[Page images and extracted text]
━━━

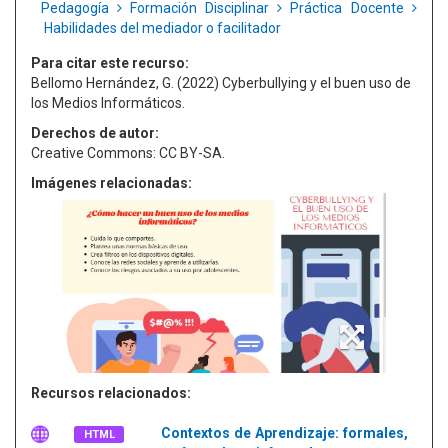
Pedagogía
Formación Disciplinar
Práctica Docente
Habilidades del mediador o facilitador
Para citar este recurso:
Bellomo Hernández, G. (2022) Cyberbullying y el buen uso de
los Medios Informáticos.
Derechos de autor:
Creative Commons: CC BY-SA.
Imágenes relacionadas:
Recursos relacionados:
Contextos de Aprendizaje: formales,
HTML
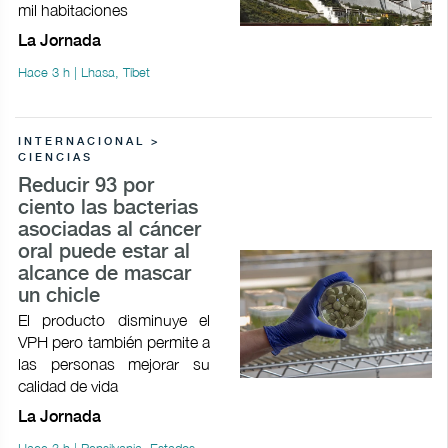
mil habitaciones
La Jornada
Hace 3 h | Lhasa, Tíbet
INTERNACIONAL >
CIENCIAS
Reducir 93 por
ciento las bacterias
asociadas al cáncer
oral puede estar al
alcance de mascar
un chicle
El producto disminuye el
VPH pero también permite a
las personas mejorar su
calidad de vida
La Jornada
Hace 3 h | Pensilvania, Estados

━━━

# Exercise requirements
May I have exactly the lines from the one containing "ciento las bacterias" through the last line of the data, both included?

# Answer box
ciento las bacterias
asociadas al cáncer
oral puede estar al
alcance de mascar
un chicle
El producto disminuye el
VPH pero también permite a
las personas mejorar su
calidad de vida
La Jornada
Hace 3 h | Pensilvania, Estados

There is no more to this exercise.